Excerpted text:
____
The preceding criteria are called data management patterns and are discussed in detail in the Multi-tenancy data management patterns section. That discussion is based on the following criteria:

Isolation: The degree of data isolation across multiple tenants is a major consideration for multi-tenancy. Isolation is driven by the choices made for the criteria under other categories—for example, certain regulatory and compliance requirements can dictate a greater degree of isolation.
Agility: The ease of onboarding and offboarding activities for a tenant with respect to creating an instance, database, or table.
Operations: The availability or complexity of implementing typical, tenant-specific, database operations and administration activities—for example, regular maintenance, logging, backups, or disaster recovery operations.
Scale: The ability to scale seamlessly to allow for future growth. The description of each pattern contains the number of tenants the pattern can support.
Performance: The ability to allocate exclusive resources to each tenant, address the noisy neighbor phenomenon, and enable predictable read and write performance for each tenant.
Regulations and compliance: The ability to address the requirements of highly regulated industries and countries that require the complete isolation of resources and maintenance operations—for example, data residency requirements for France require that personally identifiable information is physically stored exclusively within France.

Each data management pattern as it relates to these criteria is detailed in the next section. Use the same criteria when selecting a data management pattern for a specific set of tenants.

Multi-tenancy data management patterns

The following sections describe the four main data management patterns: instance, database, schema, and table.

Instance

To provide complete isolation, the instance data management pattern stores each tenant's data in its own Spanner instance and database. A Spanner instance can have one or more databases. In this pattern, only one database is created. For the HR application discussed earlier, a separate Spanner instance with one database is created for each customer organization.

As seen in the following diagram, the data management pattern has one tenant per instance.

The instance data management pattern stores houses a single tenant per instance.

Having separate instances for each tenant allows the use of separate Google Cloud projects to achieve separate trust boundaries for different tenants. An extra benefit is that each instance configuration can be chosen based on each tenant's location (either regionally or multi-regionally), optimizing location flexibility and performance.

The architecture can easily scale to any number of tenants. SaaS providers can create any number of instances in the desired regions, without any hard limits.

The following table outlines how the instance data management pattern affects different criteria.

Criteria	Instance — one tenant per instance data management pattern
Isolation	Greatest level of isolation No database resources are shared
Agility	Onboarding and offboarding require considerable setup or decommissioning for: The Spanner instance Instance-specific security Instance-specific connectivity Onboarding and offboarding can be automated through Infrastructure as Code (IaC)
Operations	Independent backups for each tenant Separate and flexible backup schedules Higher operational overhead Large number of instances to manage and maintain (scaling, monitoring, logging, and performance tuning)
____
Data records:
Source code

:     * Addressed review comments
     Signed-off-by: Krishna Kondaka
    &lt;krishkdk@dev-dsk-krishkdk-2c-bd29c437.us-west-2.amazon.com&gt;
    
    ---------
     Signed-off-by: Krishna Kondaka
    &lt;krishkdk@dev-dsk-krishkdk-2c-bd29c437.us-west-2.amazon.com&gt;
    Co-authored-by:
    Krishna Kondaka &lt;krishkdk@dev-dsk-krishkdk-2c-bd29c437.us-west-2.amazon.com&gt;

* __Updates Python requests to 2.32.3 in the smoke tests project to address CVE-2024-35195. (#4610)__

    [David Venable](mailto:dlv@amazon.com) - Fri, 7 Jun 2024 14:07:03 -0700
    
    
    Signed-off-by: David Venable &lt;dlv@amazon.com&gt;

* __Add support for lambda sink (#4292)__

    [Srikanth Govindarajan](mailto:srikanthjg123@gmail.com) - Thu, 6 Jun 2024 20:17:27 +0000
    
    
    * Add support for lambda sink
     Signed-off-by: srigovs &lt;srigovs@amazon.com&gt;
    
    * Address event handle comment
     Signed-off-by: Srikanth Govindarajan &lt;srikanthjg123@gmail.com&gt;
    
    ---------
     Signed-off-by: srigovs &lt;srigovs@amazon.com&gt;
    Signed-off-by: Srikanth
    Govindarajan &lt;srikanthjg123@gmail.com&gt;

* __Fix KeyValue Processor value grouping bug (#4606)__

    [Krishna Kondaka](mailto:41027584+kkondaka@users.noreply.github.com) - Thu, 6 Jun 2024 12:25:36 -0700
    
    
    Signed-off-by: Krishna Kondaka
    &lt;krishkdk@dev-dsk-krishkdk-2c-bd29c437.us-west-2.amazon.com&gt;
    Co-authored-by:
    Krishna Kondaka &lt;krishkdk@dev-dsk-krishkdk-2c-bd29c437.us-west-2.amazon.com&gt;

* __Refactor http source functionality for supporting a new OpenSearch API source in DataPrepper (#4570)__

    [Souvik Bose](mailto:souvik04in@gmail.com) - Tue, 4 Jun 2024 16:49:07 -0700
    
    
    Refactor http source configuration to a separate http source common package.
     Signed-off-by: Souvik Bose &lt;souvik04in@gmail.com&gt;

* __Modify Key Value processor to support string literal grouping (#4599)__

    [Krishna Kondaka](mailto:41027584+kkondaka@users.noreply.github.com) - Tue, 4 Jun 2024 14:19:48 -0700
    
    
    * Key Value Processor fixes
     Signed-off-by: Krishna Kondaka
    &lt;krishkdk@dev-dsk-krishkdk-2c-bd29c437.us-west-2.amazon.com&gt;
____
Required work:
a – According to the excerpt on multi-tenancy data management, what do data residency requirements for France require?
b – Write the next part of the passage on multi-tenancy data management patterns, continuing after its final line.

Per-task answers:
a – They require that personally identifiable information is physically stored exclusively within France.

b –
Scale	Highly scalable database Unlimited growth by adding nodes Unlimited number of tenants Spanner instance available for each tenant
Performance	Each tenant in a separate instance No resource contention Tailored performance tuning and troubleshooting for each tenant
Regulatory and compliance requirements	Store data in a specific region Implement specific security, backup, or auditing processes as required by businesses or governments

In summary, the key takeaways are:

Advantage: Highest level of isolation
Disadvantage: Greatest operational overhead

The instance data management pattern is best suited for the following scenarios:

Different tenants are spread across a wide range of regions and need a localized solution.
Regulatory and compliance requirements for some tenants demand greater levels of security and auditing protocols.
Tenant size varies significantly, such that sharing resources among high-volume, high-traffic tenants might cause contention and mutual degradation.

Database

In the database data management pattern, each tenant resides in a database within a single Spanner instance. Multiple databases can reside in a single instance. If one instance is insufficient for the number of tenants, create multiple instances. This pattern implies that a single Spanner instance is shared among multiple tenants.

Spanner has a hard limit of 100 databases per instance. This limit means that if the SaaS provider needs to scale beyond 100 customers, they need to create and use multiple Spanner instances.

For the HR application, the SaaS provider creates and manages each tenant with a separate database in a Spanner instance.

As seen in the following diagram, the data management pattern has one tenant per database.

The database data management pattern houses one tenant per database.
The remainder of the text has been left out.